Sukhoy! E lá vou de novo para o moderno e confortável aeroporto de Moscou onde esperarei durante três horas o momento de ir para uma terra que considero também minha. Nos limpíssimos banheiros louças brasileiras: Ideal Standard. Não exportamos apenas carnes!

Em Paris a sensação de estar em casa trás um relaxamento sincero e agradável. A volta à Rue Balzac é quase como o retorno ao lar.

Jantar no vazio restaurante em frente, Baretto, onde o garçom lisboeta faz inúmeras mesuras. Afinidades do idioma. “Lisboa velha cidade, cheia de encanto e beleza...”

Lá-lá-ri-lá-ri-rá!

Douzième - 21/09, Mercredi

Com alguma relutância vou ao cemitério Père Lachaise. Era uma promessa antiga para comigo mesmo, incentivo de inúmeras observações de amigos que lá estiveram. Não via nenhum sentido nisso. Visitar mortos que não são os meus? Abelardo e Heloísa, Chopin, Molière, Oscar Wilde. Para quê? Deles me basta o que fizeram em vida.

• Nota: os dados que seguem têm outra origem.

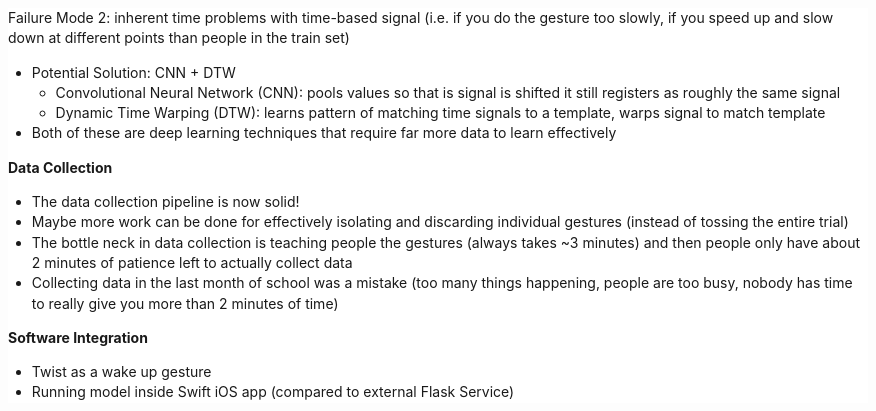 Failure Mode 2: inherent time problems with time-based signal (i.e. if you do the gesture too slowly, if you speed up and slow down at different points than people in the train set)
* Potential Solution: CNN + DTW
  * Convolutional Neural Network (CNN): pools values so that is signal is shifted it still registers as roughly the same signal
  * Dynamic Time Warping (DTW): learns pattern of matching time signals to a template, warps signal to match template   
* Both of these are deep learning techniques that require far more data to learn effectively

**Data Collection**

* The data collection pipeline is now solid!
* Maybe more work can be done for effectively isolating and discarding individual gestures (instead of tossing the entire trial)
* The bottle neck in data collection is teaching people the gestures (always takes ~3 minutes) and then people only have about 2 minutes of patience left to actually collect data
* Collecting data in the last month of school was a mistake (too many things happening, people are too busy, nobody has time to really give you more than 2 minutes of time)

**Software Integration**

* Twist as a wake up gesture
* Running model inside Swift iOS app (compared to external Flask Service)

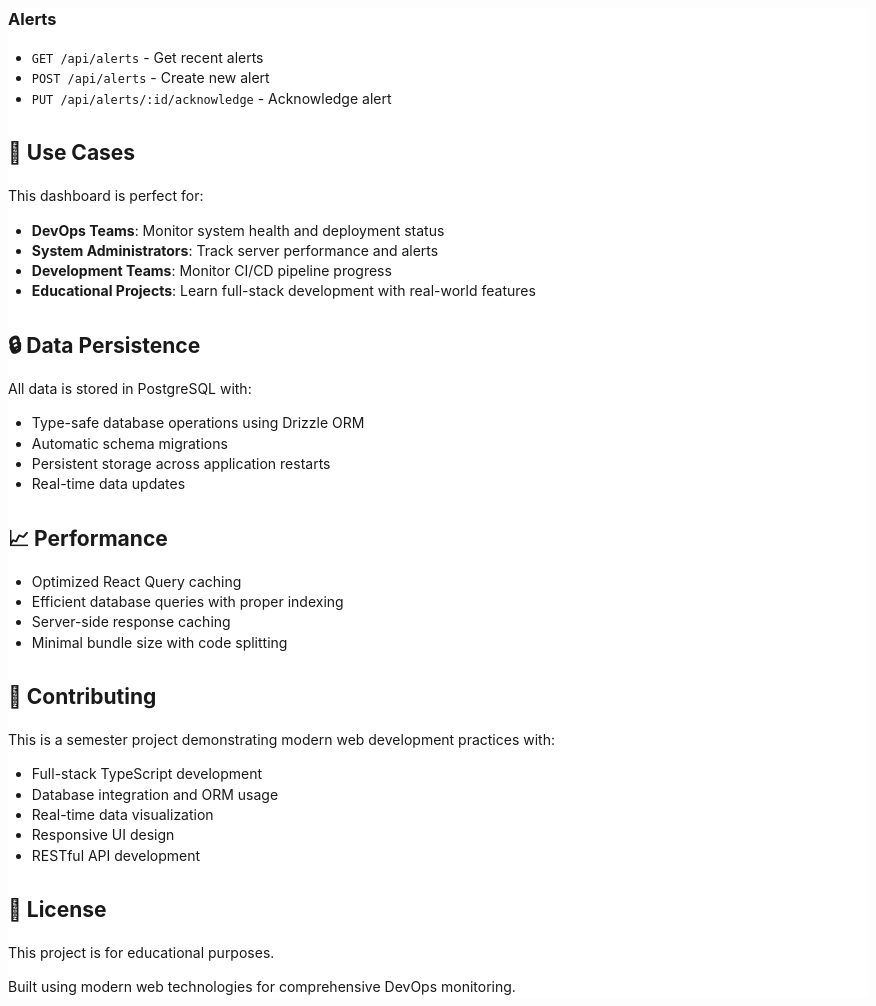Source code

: ### Alerts
- `GET /api/alerts` - Get recent alerts
- `POST /api/alerts` - Create new alert
- `PUT /api/alerts/:id/acknowledge` - Acknowledge alert

## 🎯 Use Cases

This dashboard is perfect for:
- **DevOps Teams**: Monitor system health and deployment status
- **System Administrators**: Track server performance and alerts
- **Development Teams**: Monitor CI/CD pipeline progress
- **Educational Projects**: Learn full-stack development with real-world features

## 🔒 Data Persistence

All data is stored in PostgreSQL with:
- Type-safe database operations using Drizzle ORM
- Automatic schema migrations
- Persistent storage across application restarts
- Real-time data updates

## 📈 Performance

- Optimized React Query caching
- Efficient database queries with proper indexing
- Server-side response caching
- Minimal bundle size with code splitting

## 🤝 Contributing

This is a semester project demonstrating modern web development practices with:
- Full-stack TypeScript development
- Database integration and ORM usage
- Real-time data visualization
- Responsive UI design
- RESTful API development

## 📄 License

This project is for educational purposes.

Built using modern web technologies for comprehensive DevOps monitoring.
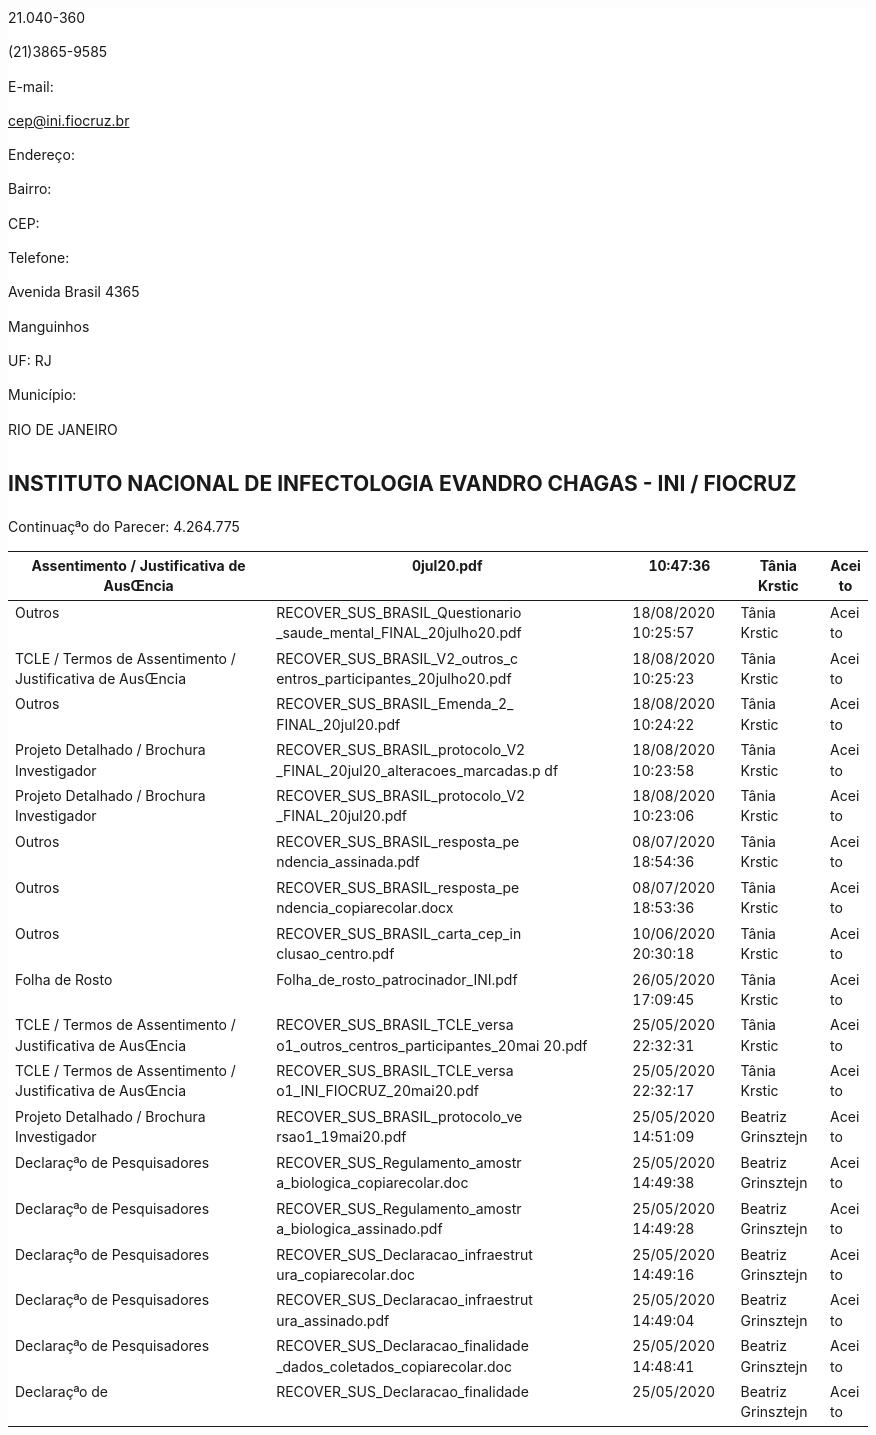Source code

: 21.040-360

(21)3865-9585

E-mail:

cep@ini.fiocruz.br

Endereço:

Bairro:

CEP:

Telefone:

Avenida Brasil 4365

Manguinhos

UF: RJ

Município:

RIO DE JANEIRO

## INSTITUTO NACIONAL DE INFECTOLOGIA EVANDRO CHAGAS - INI / FIOCRUZ



Continuaçªo do Parecer: 4.264.775

| Assentimento / Justificativa de AusŒncia                  | 0jul20.pdf                                                                 | 10:47:36            | Tânia Krstic       | Aceito   |
|-----------------------------------------------------------|----------------------------------------------------------------------------|---------------------|--------------------|----------|
| Outros                                                    | RECOVER_SUS_BRASIL_Questionario _saude_mental_FINAL_20julho20.pdf          | 18/08/2020 10:25:57 | Tânia Krstic       | Aceito   |
| TCLE / Termos de Assentimento / Justificativa de AusŒncia | RECOVER_SUS_BRASIL_V2_outros_c entros_participantes_20julho20.pdf          | 18/08/2020 10:25:23 | Tânia Krstic       | Aceito   |
| Outros                                                    | RECOVER_SUS_BRASIL_Emenda_2_ FINAL_20jul20.pdf                             | 18/08/2020 10:24:22 | Tânia Krstic       | Aceito   |
| Projeto Detalhado / Brochura Investigador                 | RECOVER_SUS_BRASIL_protocolo_V2 _FINAL_20jul20_alteracoes_marcadas.p df    | 18/08/2020 10:23:58 | Tânia Krstic       | Aceito   |
| Projeto Detalhado / Brochura Investigador                 | RECOVER_SUS_BRASIL_protocolo_V2 _FINAL_20jul20.pdf                         | 18/08/2020 10:23:06 | Tânia Krstic       | Aceito   |
| Outros                                                    | RECOVER_SUS_BRASIL_resposta_pe ndencia_assinada.pdf                        | 08/07/2020 18:54:36 | Tânia Krstic       | Aceito   |
| Outros                                                    | RECOVER_SUS_BRASIL_resposta_pe ndencia_copiarecolar.docx                   | 08/07/2020 18:53:36 | Tânia Krstic       | Aceito   |
| Outros                                                    | RECOVER_SUS_BRASIL_carta_cep_in clusao_centro.pdf                          | 10/06/2020 20:30:18 | Tânia Krstic       | Aceito   |
| Folha de Rosto                                            | Folha_de_rosto_patrocinador_INI.pdf                                        | 26/05/2020 17:09:45 | Tânia Krstic       | Aceito   |
| TCLE / Termos de Assentimento / Justificativa de AusŒncia | RECOVER_SUS_BRASIL_TCLE_versa o1_outros_centros_participantes_20mai 20.pdf | 25/05/2020 22:32:31 | Tânia Krstic       | Aceito   |
| TCLE / Termos de Assentimento / Justificativa de AusŒncia | RECOVER_SUS_BRASIL_TCLE_versa o1_INI_FIOCRUZ_20mai20.pdf                   | 25/05/2020 22:32:17 | Tânia Krstic       | Aceito   |
| Projeto Detalhado / Brochura Investigador                 | RECOVER_SUS_BRASIL_protocolo_ve rsao1_19mai20.pdf                          | 25/05/2020 14:51:09 | Beatriz Grinsztejn | Aceito   |
| Declaraçªo de Pesquisadores                               | RECOVER_SUS_Regulamento_amostr a_biologica_copiarecolar.doc                | 25/05/2020 14:49:38 | Beatriz Grinsztejn | Aceito   |
| Declaraçªo de Pesquisadores                               | RECOVER_SUS_Regulamento_amostr a_biologica_assinado.pdf                    | 25/05/2020 14:49:28 | Beatriz Grinsztejn | Aceito   |
| Declaraçªo de Pesquisadores                               | RECOVER_SUS_Declaracao_infraestrut ura_copiarecolar.doc                    | 25/05/2020 14:49:16 | Beatriz Grinsztejn | Aceito   |
| Declaraçªo de Pesquisadores                               | RECOVER_SUS_Declaracao_infraestrut ura_assinado.pdf                        | 25/05/2020 14:49:04 | Beatriz Grinsztejn | Aceito   |
| Declaraçªo de Pesquisadores                               | RECOVER_SUS_Declaracao_finalidade _dados_coletados_copiarecolar.doc        | 25/05/2020 14:48:41 | Beatriz Grinsztejn | Aceito   |
| Declaraçªo de                                             | RECOVER_SUS_Declaracao_finalidade                                          | 25/05/2020          | Beatriz Grinsztejn | Aceito   |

Surpreendentemente mal cuidado. Esperava encontrar algo como o cemitério de Florianópolis, Santa Catarina, onde estive para acompanhar a dor de um amigo.

Observei algumas inscrições nas lápides, várias feitas há mais de 200 anos. Em quase todas as frases dos “moradores” pedindo perdão pelos males que em vida pudessem ter causado. Certamente escritas pelos vivos numa tardia catarse freudiana não autorizada.

O inusitado ficou por conta de um mausoléu recém-construído onde há o nome do provável futuro habitante. E somente a data de nascimento! Prevenido!

Num dos pequenos caminhos um casal de velhinhos com muita dificuldade carrega baldes de água e panos de limpeza. Param em um jazigo e começam lenta e cuidadosa faxina. Escovam, jogam água, novamente escovam, jogam água. Retiram pequenas manchas. Escovam. Enxaguam. Escovam. Enxugam. Tudo com muita calma e visível dor e carinho. A cena me emociona. O homem olha para mim que lá estava parado já por algum tempo e entre curioso e ofendido diz com voz firme: mon fils! E volta à dolorosa faxina. Eu me retiro constrangido, comovido e devagarinho para não conspurcar aquele momento de intimidade que só diz respeito aos dois. Ando um pouco, paro, olho para trás; ele ainda me acompanha. Olhar firme, mas agora tranquilo. Parece que entendeu o que eu também estava sentindo.

Vem à lembrança a canção Celui Qui Ne Savait Pas Pleurer, de Piaf: “...pour distraire le chagrin par coeur Il essayait de se concentrer...”

Lá-lá-ri-lá-ri-rá!

Metrô Gambetta, George V, Rue Balzac. E la nave va!

Treisième - 22/09, Jeudi

Centre Georges Pompidou, exposição de Edvard Munch - L’Oeil Moderne - foi o propósito. Mas a atenção ficou concentrada nas loas ao herói moderno.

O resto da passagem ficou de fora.